The contrast was sickening. Heavy blood, light air. My veins strained against the pressure.
But it worked.
The "Circuit" was closed. The Law of Probability sensed our connection. It saw that the "Gold" in Kael was tethered to me.
The white lines receded. The surgery stopped.
Kael gasped, sucking in a huge breath. The crushing gravity around us evaporated.
He lay there on the ruined sidewalk, panting, sweat soaking his hair.
"Master..." he whispered, crawling close to me, dragging himself across the gravel, shaking.
He stopped exactly at the one-meter line.
He looked up at me, terrified, waiting for permission.
I looked at the boy.

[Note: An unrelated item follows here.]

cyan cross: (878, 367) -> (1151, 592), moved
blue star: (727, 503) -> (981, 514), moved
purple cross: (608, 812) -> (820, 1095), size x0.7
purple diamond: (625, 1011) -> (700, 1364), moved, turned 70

He was a beautiful, broken thing. A glitch that the Universe wanted to delete.
"You are allowed," I sighed.
Kael collapsed forward. He buried his face in my coat, his hands clutching my lapels. He sobbed, a dry, hitching sound of relief agsint my chest.
I looked down at the back of his head.
This will get worse, I thought cold logic surfacing. The Law will try again. He is a walking error.
My hand hovered over his neck.
I should kill him this instant. Snap the vertebrae. It would be efficient. It would solve a lot of problems.
"My Lord?"
Malakor's voice broke my concentration.
The priest was standing, brushing dust from his knees. He was looking at Kael with wide eyes.
"What... what exactly happened to him? That light... those golden sparks..."
I lowered my hand patting Kael's head instead of breaking his neck.
"You saw the Gold," I said, my voice flat.
"Yes. It was... blinding."
"Kael was contaminated with my Divinity during the resurrection," I explained. "You know this."
"Yes."
"But consider the narrative, Malakor."
I looked at the grey sky.
"In the history trails of this universe, my vessel is now 'Father Mollian'. A genius human Archivist."
I stroked Kael's hair mechanically.
"Humans can possess Divinity... but only after they learn the 30th Name. The First Name in Demigod Sphere."
I looked at Malakor.
"Has humanity learned the 30th Name?"
"No, My Lord. We are stuck at 29."
"Exactly. Therefore, in the eyes of the Universe, Father Mollian cannot have Divinity. He is human."
I pointed at the trembling boy in my arms.
"And if I have no Divinity... then Kael cannot be contaminated by it."
"The Law," Malakor whispered, realization dawning. "It thinks the Gold is a mistake."
"It thinks it is a corruption file. A bug. It tried to format his soul to remove it."
"But... but you do have Divinity!" Malakor insisted. "You are a Primordial Entity! The Law is wrong!"
"The Law is blind," I corrected. "It sees only the rules it was written with."
I looked down at Kael. He had stopped sobbing. He was listening.
"Tell me, Luggage," I whispered. "There is no being in this universe who generates Divinity from themselves. All divine things come from...?"
Kael looked up. His eyes were wet, but they burned with a fanatic's certainty.
"The Great Creator Deity," he answered.
"Correct."
I looked at Malakor.
"My vessel cannot generate this Gold. The Universe knows this. So it tries to delete the Gold from Kael."
"But it failed," Malakor said.
"It failed because I forced a connection," I said, feeling the heavy thud of my heart. "I forced the Law to acknowledge that the Gold is mine, even if it defies the logic of 'Father Mollian'."
I stood up, pulling Kael with me.
"We are walking paradoxes, Malakor. And the Universe is starting to get angry about it."
I opened the car door.
"Get in. The Cathedral is waiting. And I am tired of being audited."